=== Data shown ===
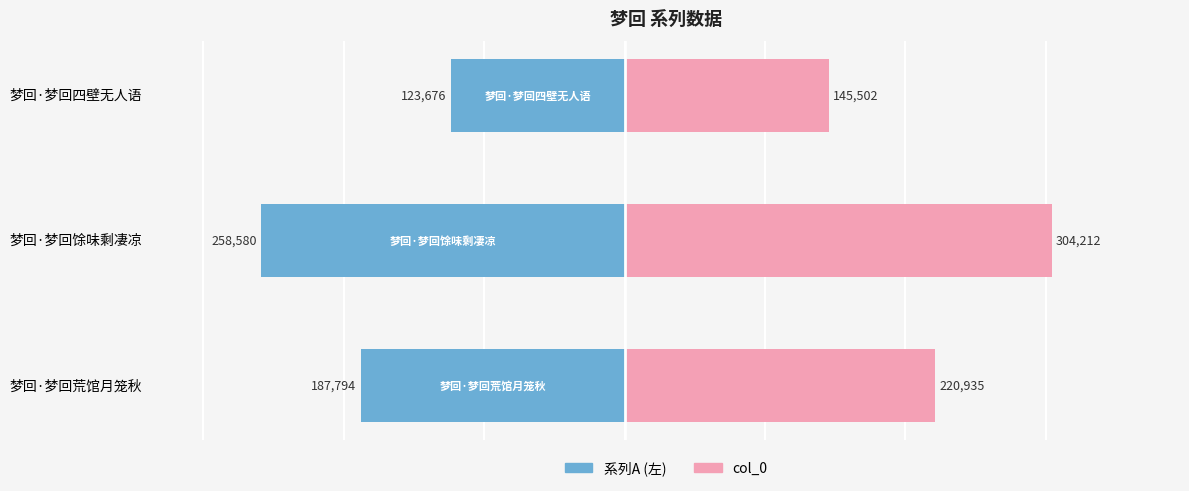

What are all the series names shown in the legend?

系列A (左), col_0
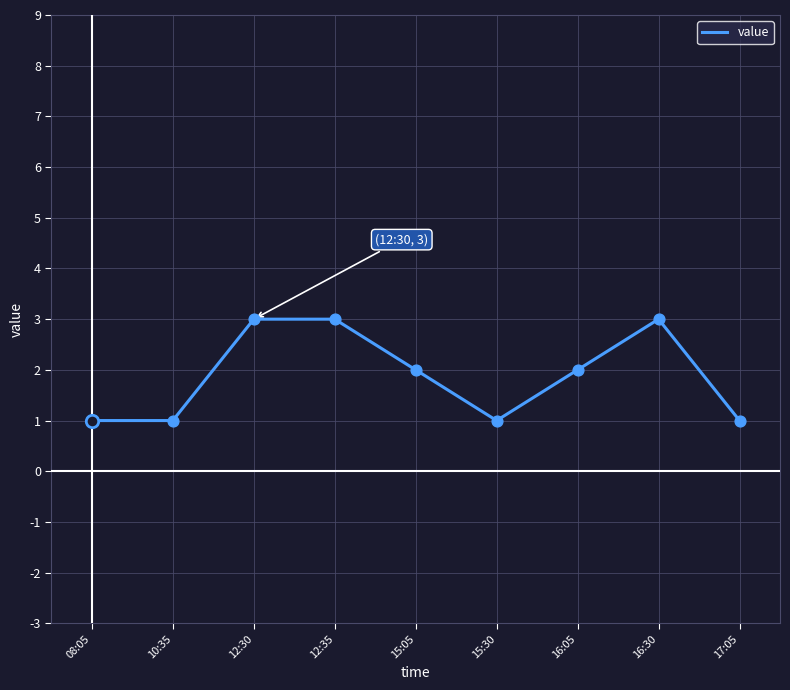

Which has a higher value, 08:05 or 16:30?

16:30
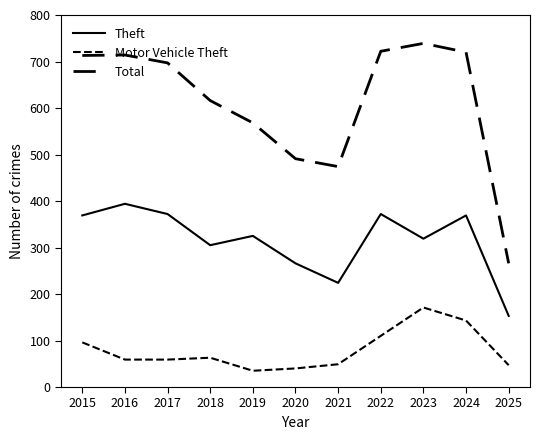

The Motor Vehicle Theft series shows 59 at 2016. True or false?

True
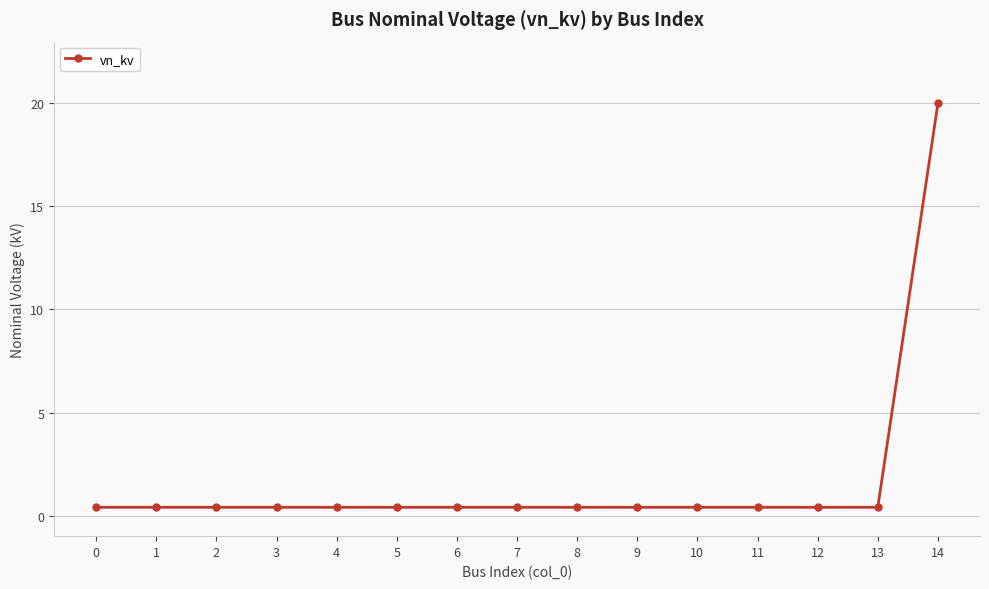

How many lines are shown in the chart?

1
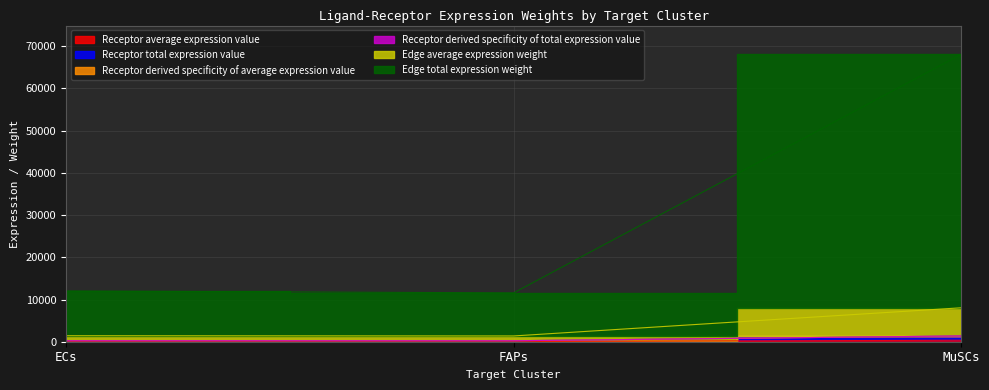

Which category has the lowest value in the Edge total expression weight series?

FAPs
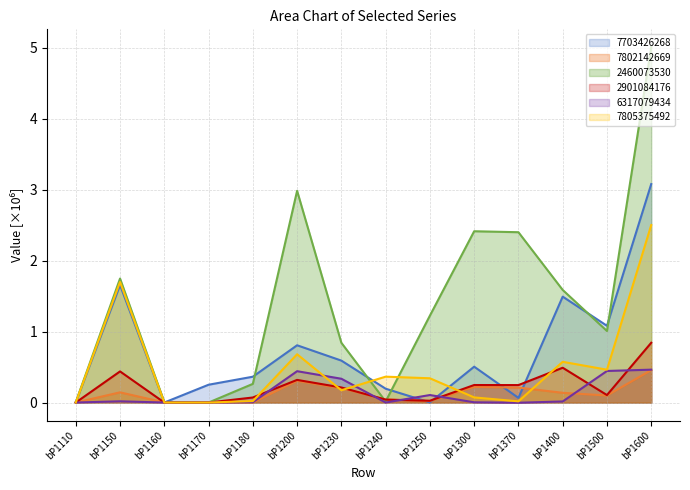

What are all the series names shown in the legend?

7703426268, 7802142669, 2460073530, 2901084176, 6317079434, 7805375492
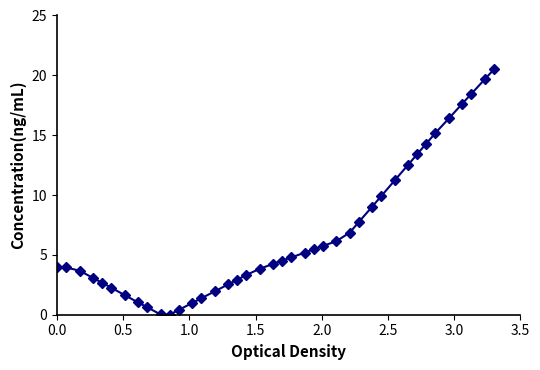

How many series are shown in this chart?

1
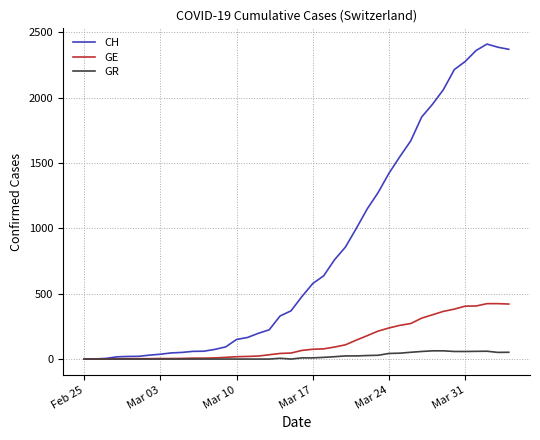

What is the greatest value displayed?

2410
===
Rewrite the records above as a JSON list of strings with one string per line, skipping blank lines and leaving out the pictures.

[
  "What are all the series names shown in the legend?",
  "系列A (左), col_0",
  "Which has a higher value, 08:05 or 16:30?",
  "16:30",
  "The Motor Vehicle Theft series shows 59 at 2016. True or false?",
  "True",
  "How many lines are shown in the chart?",
  "1",
  "Which category has the lowest value in the Edge total expression weight series?",
  "FAPs",
  "What are all the series names shown in the legend?",
  "7703426268, 7802142669, 2460073530, 2901084176, 6317079434, 7805375492",
  "How many series are shown in this chart?",
  "1",
  "What is the greatest value displayed?",
  "2410"
]